VIDEO: A giant eyeball washed ashore on Pompano Beach, Fla. on Wednesday, and no one can figure out what kind of creature it came from
Do you have remarkable, almost God-like powers of a giant eyeball identification?
A giant eyeball washed ashore on Pompano Beach, Florida Wednesday, and no one can figure out what kind of creature it came from.
The giant eyeball is blue, larger than a softball, and almost certainly has to have formerly belonged to an aquatic animal of truly astonishing size—giant squid and various species of whale are currently front-runners.
A local man found it while walking along the beach and wisely took it to the Florida Fish and Wildlife Conservation Commission. (Admit it, you might just have taken the giant eyeball home and had it preserved in alcohol and prominently and proudly displayed it on your desk at work. OK, that might just be me).
The giant eyeball has been preserved in ice and is being send off to the Florida Fish and Wildlife Research Institute in St. Petersburg for identification, but the public is also invited to get in on the action.
The institute’s spokesperson Carli Segelson told the Associated Press that because the giant eyeball washed ashore it most likely came from a marine animal. They are considering the origins of the giant eyeball to include a giant squid, a whale or large fish.
Clues on origin of giant eyeball
Since I have your attention about the giant eyeball at the moment and would be an utter fool to squander it, here’s some fun facts:
- The colossal squid has the largest eyes (could be considered a giant eyeball) found in nature, says the Museum of New Zealand, and possibly the largest that ever existed in planetary history—yes, that includes dinosaurs.
- The giant eyeball of a colossal squid is about 27 centimeters across. That’s the size of a soccer ball. Using a giant eyeball from a squid as a soccer ball would be unspeakably gross; please don’t do this.

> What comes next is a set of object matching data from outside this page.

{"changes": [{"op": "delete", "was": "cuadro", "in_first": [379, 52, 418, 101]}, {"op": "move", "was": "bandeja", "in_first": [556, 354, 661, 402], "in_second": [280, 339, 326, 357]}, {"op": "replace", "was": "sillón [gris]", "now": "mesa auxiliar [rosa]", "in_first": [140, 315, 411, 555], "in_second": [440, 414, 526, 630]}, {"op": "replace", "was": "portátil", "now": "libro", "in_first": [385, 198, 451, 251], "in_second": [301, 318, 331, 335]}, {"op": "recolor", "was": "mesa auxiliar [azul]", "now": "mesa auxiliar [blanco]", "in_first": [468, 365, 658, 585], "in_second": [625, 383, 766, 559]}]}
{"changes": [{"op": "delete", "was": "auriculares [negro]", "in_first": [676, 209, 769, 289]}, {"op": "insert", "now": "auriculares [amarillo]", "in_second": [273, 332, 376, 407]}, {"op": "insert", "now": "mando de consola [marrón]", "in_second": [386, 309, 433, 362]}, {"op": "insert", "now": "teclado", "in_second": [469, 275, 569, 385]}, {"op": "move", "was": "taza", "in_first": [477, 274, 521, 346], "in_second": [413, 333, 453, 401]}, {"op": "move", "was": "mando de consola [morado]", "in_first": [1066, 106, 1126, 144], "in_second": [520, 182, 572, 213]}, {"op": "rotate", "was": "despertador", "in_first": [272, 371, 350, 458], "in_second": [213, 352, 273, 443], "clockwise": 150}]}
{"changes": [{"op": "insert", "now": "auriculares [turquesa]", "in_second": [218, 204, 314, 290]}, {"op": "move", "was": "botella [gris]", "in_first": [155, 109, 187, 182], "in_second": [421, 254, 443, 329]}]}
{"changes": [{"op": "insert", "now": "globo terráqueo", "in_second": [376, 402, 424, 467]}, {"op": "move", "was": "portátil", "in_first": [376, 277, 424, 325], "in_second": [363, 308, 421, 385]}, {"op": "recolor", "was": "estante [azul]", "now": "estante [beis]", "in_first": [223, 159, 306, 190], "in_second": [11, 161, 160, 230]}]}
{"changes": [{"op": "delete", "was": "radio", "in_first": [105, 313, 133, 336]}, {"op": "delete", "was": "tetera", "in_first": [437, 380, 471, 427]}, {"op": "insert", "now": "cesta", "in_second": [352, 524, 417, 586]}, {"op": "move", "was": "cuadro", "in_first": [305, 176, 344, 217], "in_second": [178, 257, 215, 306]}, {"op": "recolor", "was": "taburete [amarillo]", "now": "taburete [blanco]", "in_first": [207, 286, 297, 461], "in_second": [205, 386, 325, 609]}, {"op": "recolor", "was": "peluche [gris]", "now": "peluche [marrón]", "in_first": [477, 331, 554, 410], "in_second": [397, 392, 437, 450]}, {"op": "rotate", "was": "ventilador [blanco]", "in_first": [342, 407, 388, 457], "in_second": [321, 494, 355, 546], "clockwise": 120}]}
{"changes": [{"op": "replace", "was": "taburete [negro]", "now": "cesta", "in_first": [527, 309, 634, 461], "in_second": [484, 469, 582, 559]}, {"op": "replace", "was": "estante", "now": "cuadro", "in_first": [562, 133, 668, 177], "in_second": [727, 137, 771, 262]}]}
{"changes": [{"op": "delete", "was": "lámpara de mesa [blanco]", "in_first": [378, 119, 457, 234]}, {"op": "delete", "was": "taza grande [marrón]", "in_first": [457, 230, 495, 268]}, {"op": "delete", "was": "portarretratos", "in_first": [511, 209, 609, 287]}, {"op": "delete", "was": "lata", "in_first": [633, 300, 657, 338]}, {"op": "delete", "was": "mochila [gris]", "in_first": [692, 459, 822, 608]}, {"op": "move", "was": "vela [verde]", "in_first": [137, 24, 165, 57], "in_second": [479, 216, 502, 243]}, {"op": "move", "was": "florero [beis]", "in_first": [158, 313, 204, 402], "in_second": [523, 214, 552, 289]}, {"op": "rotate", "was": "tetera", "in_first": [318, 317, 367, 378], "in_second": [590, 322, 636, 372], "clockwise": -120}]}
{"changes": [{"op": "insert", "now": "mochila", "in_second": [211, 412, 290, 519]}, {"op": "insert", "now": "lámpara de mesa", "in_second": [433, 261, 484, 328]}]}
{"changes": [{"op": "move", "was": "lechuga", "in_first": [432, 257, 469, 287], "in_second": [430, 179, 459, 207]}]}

- Why do squid require such grossly enormous eyes? It all comes down to light: creatures that have to operate in dark environments, like colossal squid, need bigger eyes (and pupils) to suck in the minimal amount of light available to them. One of the reasons we know so little about colossal squid is due to their fondness for living and hunting in the darkest depths of the planet’s oceans
- Other animals with an unusually giant eyeball—all of which, not coincidentally, spend most of their time in the dark—owls, bush babies, and tarsiers, to name a few non-aquatic beasties. Seriously, check out tarsiers, they’re a bit ridiculous.